Culture shock

I was dismayed when Ryan was brought back to the hospital in relapse again.
I was a trainee paediatrician, a registrar, recently returned to the UK from Papua New Guinea. I felt that some of the agressive medical treatment that was given to children with life threatening illnesses was pointless, unkind and unwise.
Young Ryan had suffered bravely from leukaemia for the last thirteen months. He had spent at least half of that time in the children’s ward and the ward staff all knew him and his family very well.
The small pale twelve year old child was completely bald from the effects of chemotherapy. His arms were scarred from numerous intravenous infusions. He was psychologically damaged, just accepting that the trauma of painful procedures and separations from his family was his lot in life.  His illness had separated him from his friends and disrupted his life in school in the London suburb which was his home. The adults around him didn’t know how to talk to him about the things that were really important and the child didn’t ask. Why was he having all these painful injections and yet he was still ill? What exactly did his illness mean? Was he going to die? What was death like?
Ryan’s parents, good people, everyday people, were not prepared for the way their lives had developed. Like most parents they had never contemplated the possibility that after marrying and having children their lives might be devastated by illness, and perhaps even more by the treatment. Decisions about treatment were made by others and they did not have the information or opportunity to question the decisions or to consider disagreeing with them. But they knew that things were not going well. Their little boy was having nightmares. He was miserable and cried a lot at home. He was unwell and listless. He didn’t want to play with his brother or his friends.
They dreaded him going into hospital. He would be hurt physically and he would be so distressed and unhappy. But they considered this was all necessary and in Ryan’s interests because this was what the doctors recommended and because they hoped his disease could be cured. They couldn’t face the dreadful prospect of losing their beautiful child. It seemed unreal and so unfair.
They had their lives to get on with. Trevor, Ryan’s father had to continue working as an electrician or the family would fall into debt. Shirley, his mother, continued with her part time job and looking after Sean, Ryans’s eight year old brother. No one really had time to consider what was the effect on Sean of Ryan’s illness and the huge amount of parental time and attention it demanded.
There was no counselling or discussion with the family about these things. The consultant haematologist and the staff on the leukaemia unit were expert in applying the most up to date treatment. But no one had a holisitic caring role to consider and advise whether all the treatment which was medically possible was likely to do good in the long run. The hospital team knew that Ryan would die soon from his illness but there was no discussion amongst the consultants and nurses, let alone his family, about the pros and cons of continuing active treatment to the end. It was the formula for leukaemia in relapse and therefore it was applied.
After several more days of painful drips, injections, bone marrow tests, lumbar punctures and misery, Ryan died. Trevor and Shirley were grief stricken. Sean his brother didn’t show much emotion. The nurses who had spent so much time with Ryan were distraught and some went to the funeral.
I felt confused.

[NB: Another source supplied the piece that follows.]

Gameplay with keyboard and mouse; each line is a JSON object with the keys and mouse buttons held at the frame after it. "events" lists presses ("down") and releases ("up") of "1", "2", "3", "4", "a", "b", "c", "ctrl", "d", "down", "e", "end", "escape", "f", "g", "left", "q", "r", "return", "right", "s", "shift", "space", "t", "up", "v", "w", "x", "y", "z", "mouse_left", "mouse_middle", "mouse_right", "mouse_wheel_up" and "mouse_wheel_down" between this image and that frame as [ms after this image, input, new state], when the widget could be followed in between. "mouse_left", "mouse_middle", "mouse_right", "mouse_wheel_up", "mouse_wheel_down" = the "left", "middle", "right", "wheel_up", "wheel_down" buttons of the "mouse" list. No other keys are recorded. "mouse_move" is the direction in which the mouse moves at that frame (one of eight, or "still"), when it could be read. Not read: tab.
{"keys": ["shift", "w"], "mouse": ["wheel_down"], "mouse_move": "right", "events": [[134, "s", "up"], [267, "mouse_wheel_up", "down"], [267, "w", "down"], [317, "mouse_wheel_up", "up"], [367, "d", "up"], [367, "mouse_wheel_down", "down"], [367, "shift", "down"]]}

I didn’t share these emotions. This was a tragedy for Ryan’s family but not for me. I wanted to help them but did not feel the pain which they were suffering. I could switch off and I went home and had an enjoyable evening as any other evening.
For some months I had felt that the treatment Ryan was getting was futile and cruel but as a trainee I was not in a position to take the decisions. When he died I felt relief that the young child would not have to go through any more trauma.
In Papua New Guinea, at the age of twenty seven years, I had been one of five doctors for a population of two hundred and fifty thousand people. In London the same population had at least five hundred doctors. In Papua New Guinea I had seen many many people die of illnesses which could have easily been treated successfully if the infrastructure had been available. In the hospital there the doctors and nurses were used to the sadness of child deaths which were an every day event. The infant mortality rate was high and families were used to tragically losing their children.
I could not rationalise that such intensive and probably futile effort had gone into trying to save Ryan’s life when people I knew were not even getting basic health care. Ryan’s death was terribly sad but why should it command so much grief when life in other places seemed so cheap? I could not come to terms with these paradoxes.
Why should I feel more sad about the death of one child in London than one child in Papua New Guinea? I could not afford to be emotionally involved in every death that I had witnessed in Papua New Guinea or I would have been swamped and emotionally paralysed.
Was one life in London so much more important than a hundred lives a few hours flight away? Not to me. In Papua New Guinea death was accepted as an inevitable part of life. In London it seemed to me that death was not acceptable and that any quality of life, no matter how tortured was deemed to be preferable to death. I didn’t agree. Was I callous and uncaring because I wasn’t distraught about Ryan’s death? I  had no answers to these apparent contradictions but I felt aware of double standards and moral imbalance.
I was in culture shock and wasn’t prepared for life and work in London.

I booked my ticket back to Papua New Guinea.

The names and details in this article are fictitious.